▶ [Document passage]
PROCESSED_DIR = "data/processed"
FIG_DIR = "figures"
os.makedirs(FIG_DIR, exist_ok=True)

# -----------------------------
# Helper: load the processed splits
# -----------------------------
def load_splits(processed_dir: str = PROCESSED_DIR):
    """
    We analyze on the TRAIN split to avoid peeking at validation/test.
    Why? It prevents subtle information leakage in your narrative & prevents 'tuning' to test.
    """
    train = pd.read_csv(os.path.join(processed_dir, "train.csv"))
    val = pd.read_csv(os.path.join(processed_dir, "val.csv"))
    test = pd.read_csv(os.path.join(processed_dir, "test.csv"))
    return train, val, test

# -----------------------------
# Helper: cut CLV into quartiles
# -----------------------------
def add_clv_quartile(df: pd.DataFrame, clv_col: str = "CLV") -> pd.DataFrame:
    """
    pd.qcut makes equal-sized bins by rank (25% each).
    We label them in ascending order of CLV.
    """
    out = df.copy()
    # qcut will fail if there are duplicate edges; 'duplicates=drop' handles ties gracefully.
    out["CLV_quartile"] = pd.qcut(out[clv_col], q=4, labels=["Low", "Medium", "High", "Premium"], duplicates="drop")
    return out

# -----------------------------
# Helper: churn rate by quartile
# -----------------------------
def churn_rate_by_quartile(df: pd.DataFrame, y_col: str = "ChurnFlag"):
    """
    Returns a small summary table with size and churn rate for each quartile.
    churn_rate = mean of ChurnFlag (since it's 0/1).
    """
    summary = (
        df.groupby("CLV_quartile")[y_col]
          .agg(size="count", churn_rate="mean")
          .reset_index()
          .sort_values("CLV_quartile")  # keeps the logical Low→Premium order
    )
    return summary

# -----------------------------
# Helper: bar plot
# -----------------------------
def plot_churn_rate(summary: pd.DataFrame, savepath: str):
    """
    Matplotlib only, single plot, no custom colors (keeps it clean & portable).
    """
    plt.figure(figsize=(6, 4))
    # We multiply by 100 to show percentages
    plt.bar(summary["CLV_quartile"].astype(str), summary["churn_rate"] * 100)
    plt.title("Churn Rate by CLV Quartile")

▶ [Your tasks]
A: From the churn analysis code, reproduce word for word the part that opens with the words containing "Why? It prevents" and closes with "order of CLV.".
B: In the churn analysis code, what labels are assigned to the four CLV quartiles?

▶ [Excerpted records]
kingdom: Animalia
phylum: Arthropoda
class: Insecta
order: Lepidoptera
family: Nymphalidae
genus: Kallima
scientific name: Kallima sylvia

---

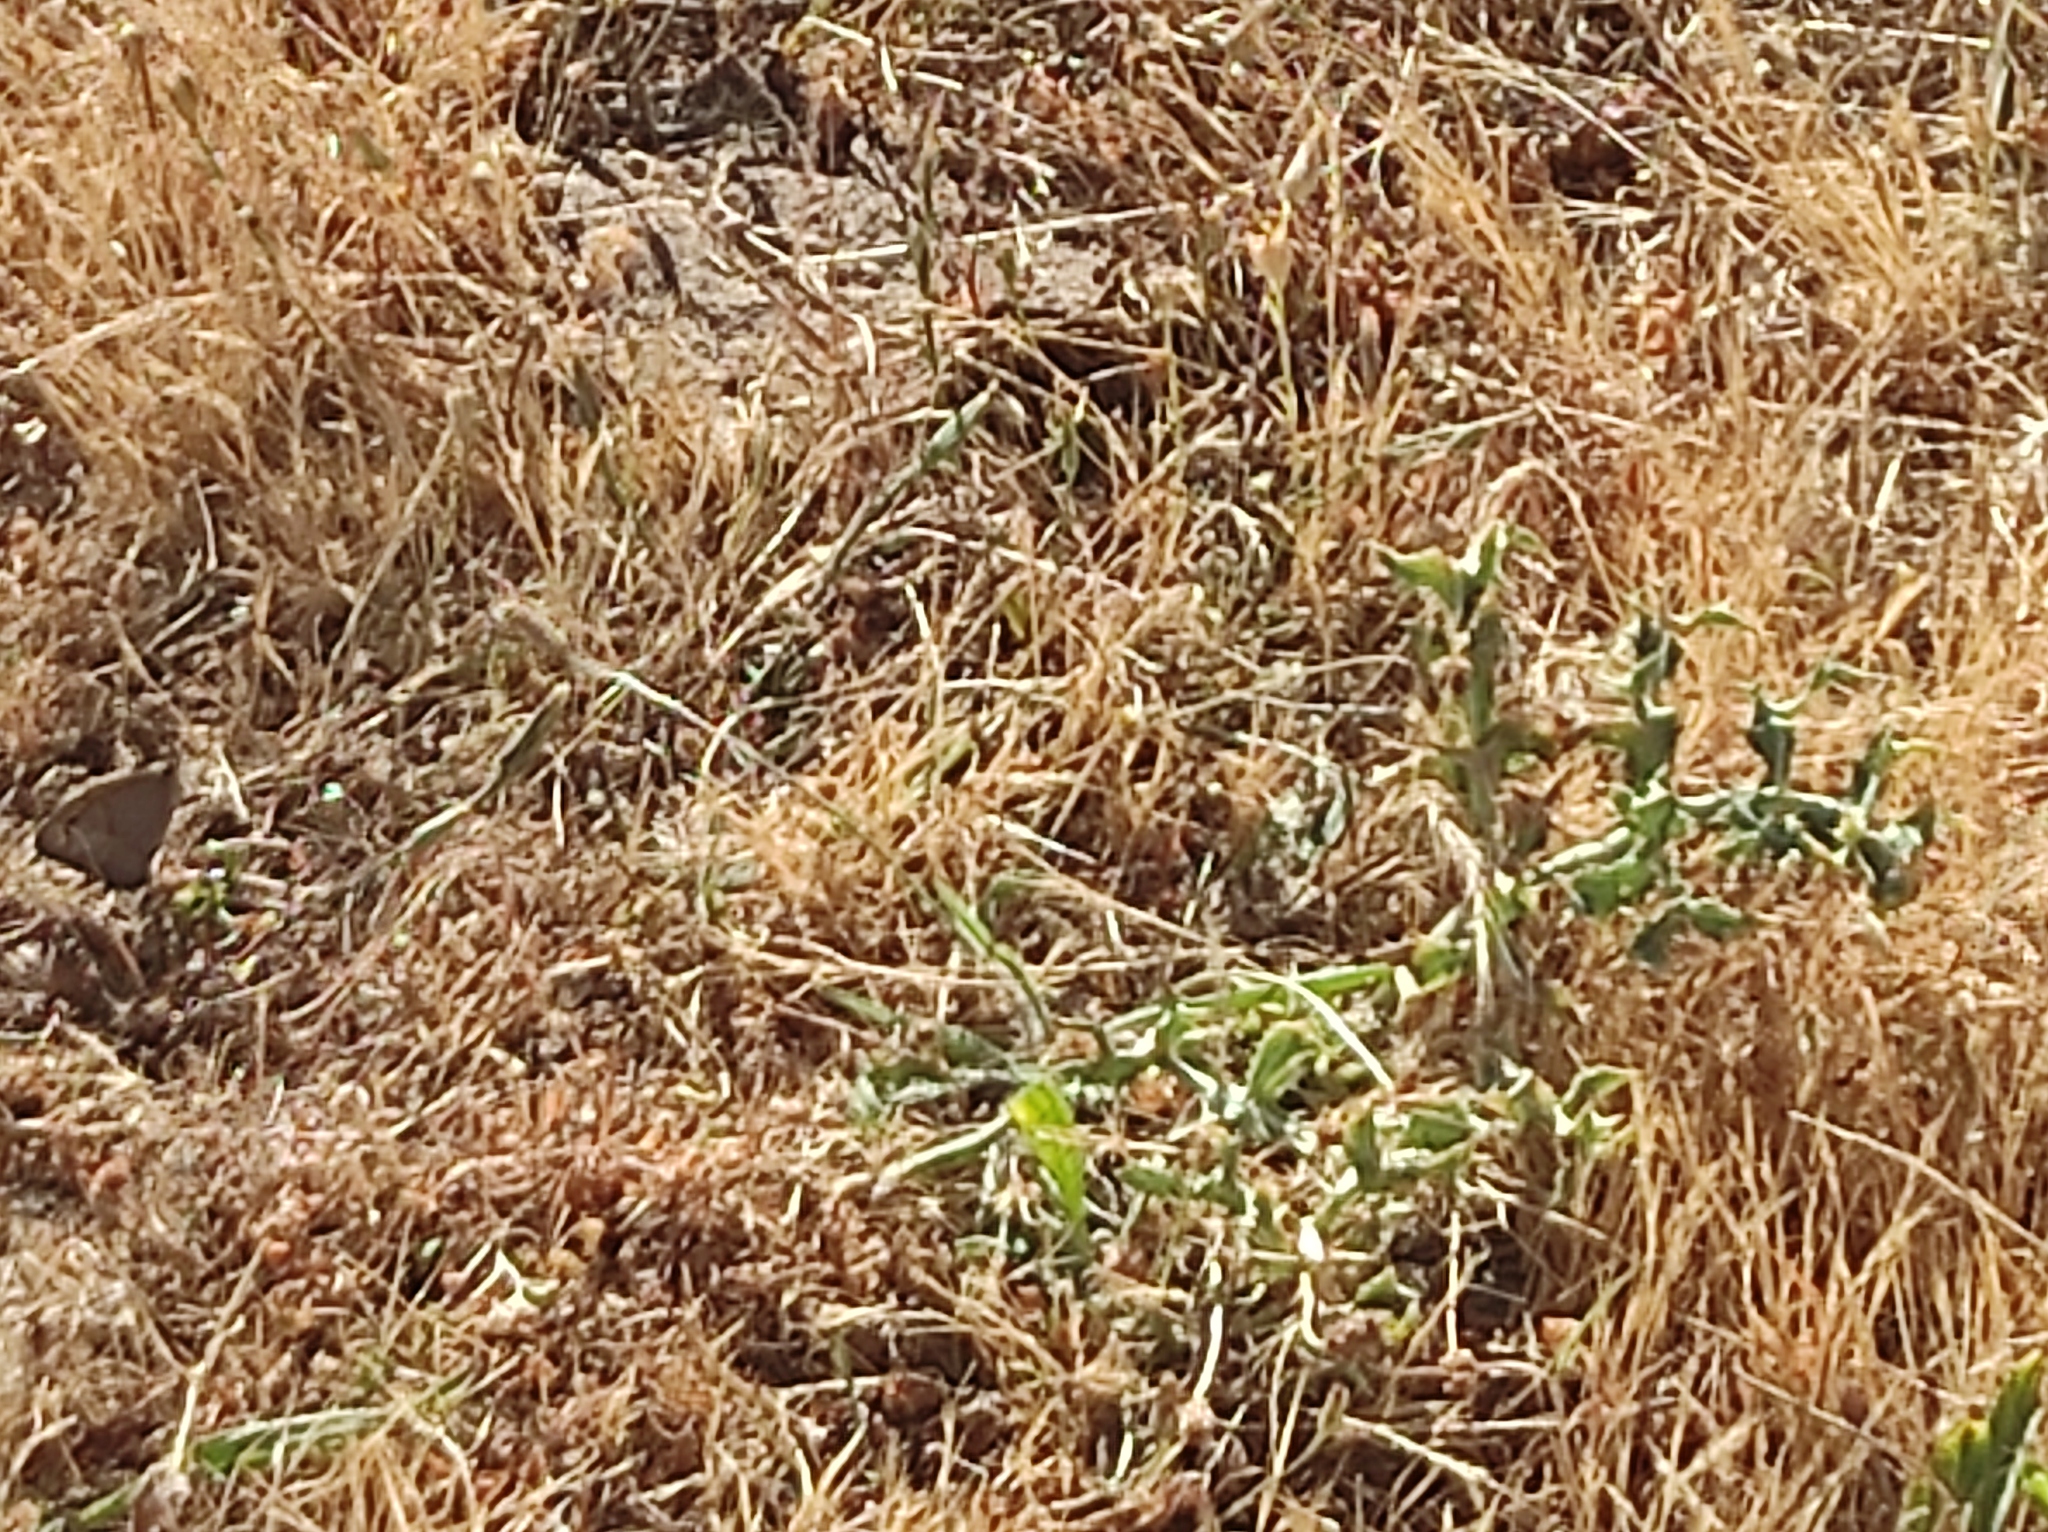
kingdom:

▶ [Answers per task]
A:
Why? It prevents subtle information leakage in your narrative & prevents 'tuning' to test.
    """
    train = pd.read_csv(os.path.join(processed_dir, "train.csv"))
    val = pd.read_csv(os.path.join(processed_dir, "val.csv"))
    test = pd.read_csv(os.path.join(processed_dir, "test.csv"))
    return train, val, test

# -----------------------------
# Helper: cut CLV into quartiles
# -----------------------------
def add_clv_quartile(df: pd.DataFrame, clv_col: str = "CLV") -> pd.DataFrame:
    """
    pd.qcut makes equal-sized bins by rank (25% each).
    We label them in ascending order of CLV.

B: Low, Medium, High, and Premium.